Until today, #FreeTheBid was solely financed by Har’el, with donations funneled through the nonprofit Women Make Movies. The funds provided by HP and Visa will be used to hire someone to run the #FreeTheBid website, which is currently maintained by Har’el and a friend. The two admit they can’t keep up with the “hundreds” of daily emails, so adding a full-time staffer is the first step in taking the initiative global. Har’el, whose work includes ads for Airbnb and Stella Artois, also wants to start a board of directors selected from #FreeTheBid-friendly ad agencies and brands to examine case studies that will back their actions with proven methodologies.
“We intend to continue growing as the No. 1 source for ad agencies and brands to discover female directors,” she said. “The more women are given a voice and an opportunity in advertising, the faster we can change how women are represented and turn them from an object to a subject.”
3 comments:
Take a good, long look at the owner of this initiative, and then the female directors being represented as beacons of diversity. Then look at who's producing them and controls the ad agency money once a directing job is awarded.
The reason Free The Bid is so popular is because white foreigners are funding white foreigners.
The HP guy is example #1,000,000 of a white foreigner who can't, or won't, differentiate between ethnic minorities in America, and anyone with an exotic name who steps onto American soil with a travel or work visa. Of course he's going to put money behind Free The Bid, it doesn't require any actual diversity.
Instead (again, look at that list), client money will go to ad agencies hiring the all white production companies they've always hired, who in turn will now hire either white foreign female directors, or exotic foreign female directors.
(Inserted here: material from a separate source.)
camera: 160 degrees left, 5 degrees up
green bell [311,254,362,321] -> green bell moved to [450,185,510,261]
At the cost of male black and brown American minority directors, who were finally making a tiny bit of advancement until this initiative came around.
Now, we get to enjoy white foreign clients funding white foreigners and collecting their ADCOLOR Awards for diversity (3% Conference already gave them an award for diversity a few weeks ago).
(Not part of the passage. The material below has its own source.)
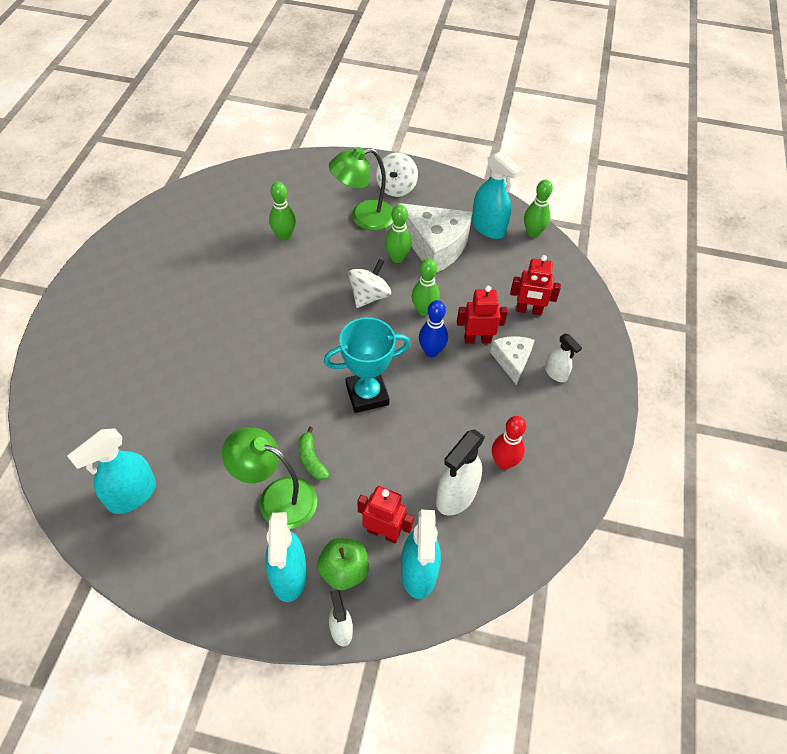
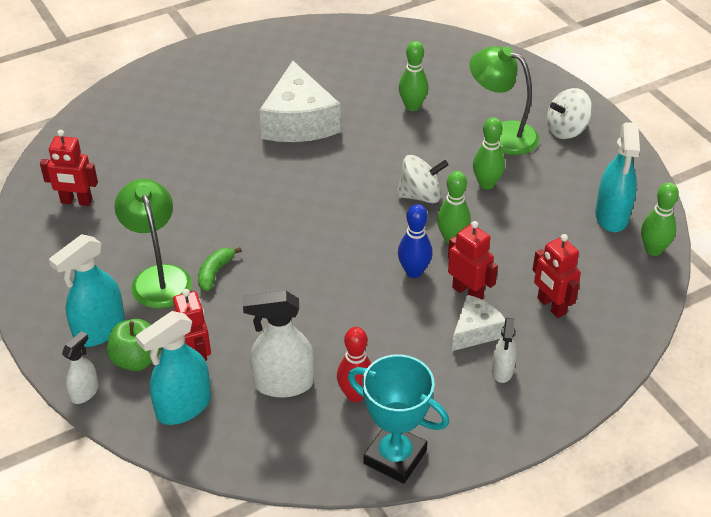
camera: 50 degrees right, 10 degrees down
turquoise spray bottle [67,428,156,514] -> red robot [40,130,98,206]
turquoise trophy [324,317,410,413] -> turquoise trophy moved to [348,354,449,484]
white cheese [398,203,472,273] -> white cheese moved to [259,61,341,142]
The same white foreign CMOs that wouldn't say a peep about ethnic diversity in advertising are pouring hundreds of thousands of dollars into a PR machine that rewards white female directors, of course.
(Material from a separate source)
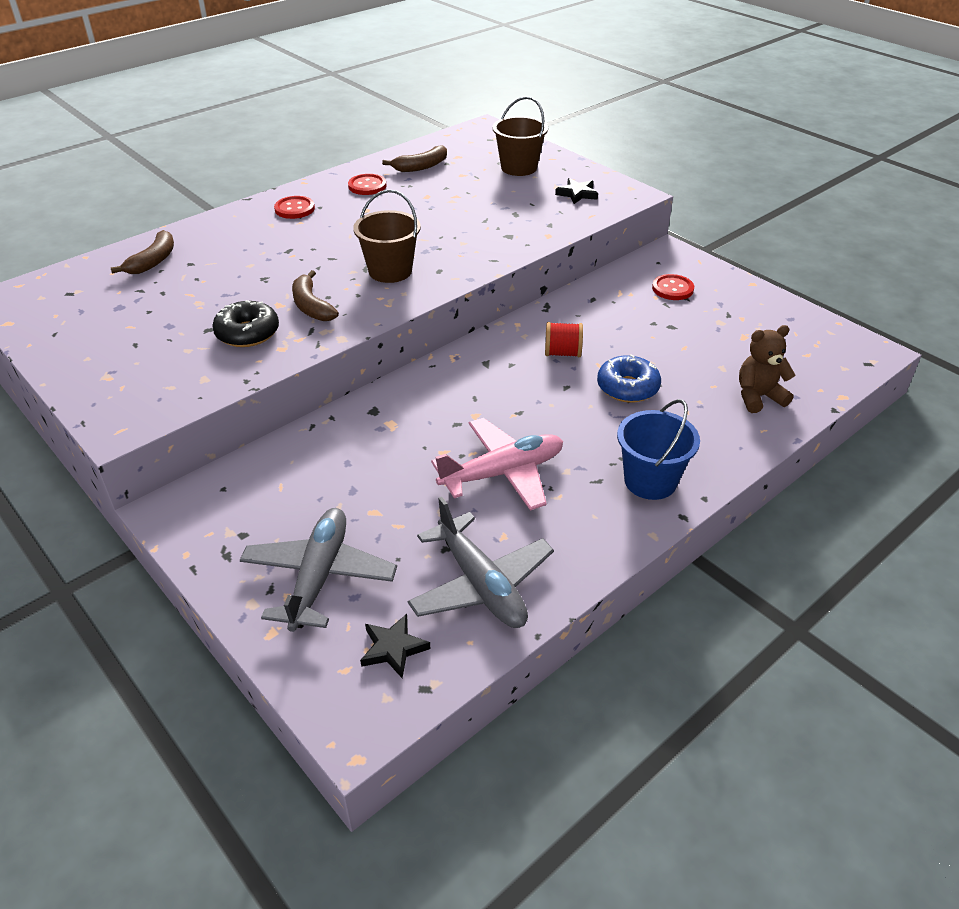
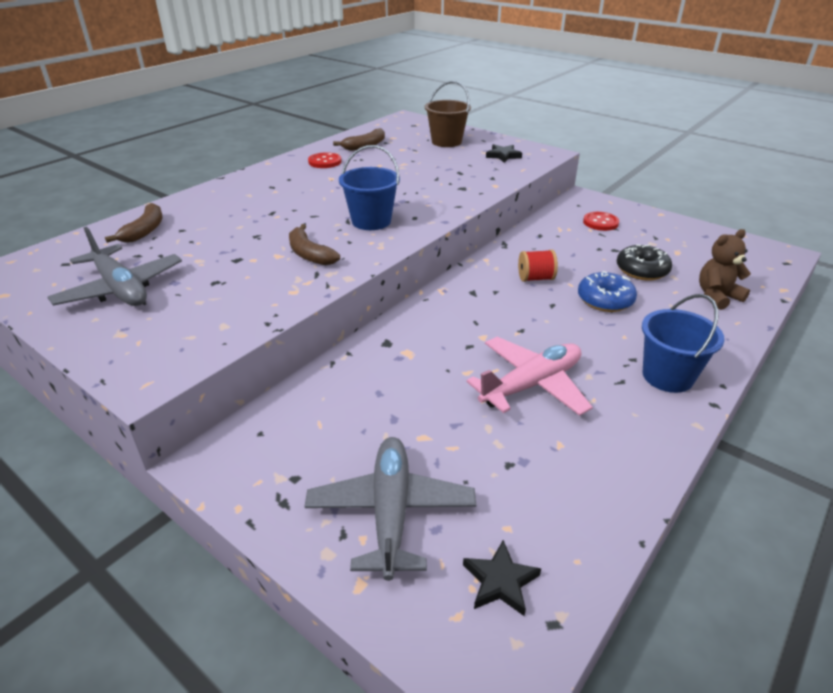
camera: 10 degrees left, 5 degrees down
black donut [212,300,279,347] -> black donut moved to [617,244,672,281]
red button [274,196,315,219] -> none
brown bucket [353,189,421,283] -> blue bucket [339,145,400,230]
grey plane [408,497,554,628] -> grey plane moved to [47,227,182,306]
Golf clap for keeping the status quo while pretending this will shake anything up.
Another golf clap for white women coming out on top yet again.
I just had this argument with our agency.
If you have a campaign aimed at Black consumers, and the only directors you invite to bid are white guys, and you purposely throw a white female in there for FreeTheBid and call that diversity, that's not diversity.
Already seeing this in action. On the creative side, it's 'Here's three guy directors we really want to bid, we already pretty much know which one we're going to pick, but we need to get rid of one of the extra bidders and make them a female director for the FreeTheBid thing.'
Doesn't mean it's a fair or even bid, but I guess it ticks the diversity box so it looks good from the outside.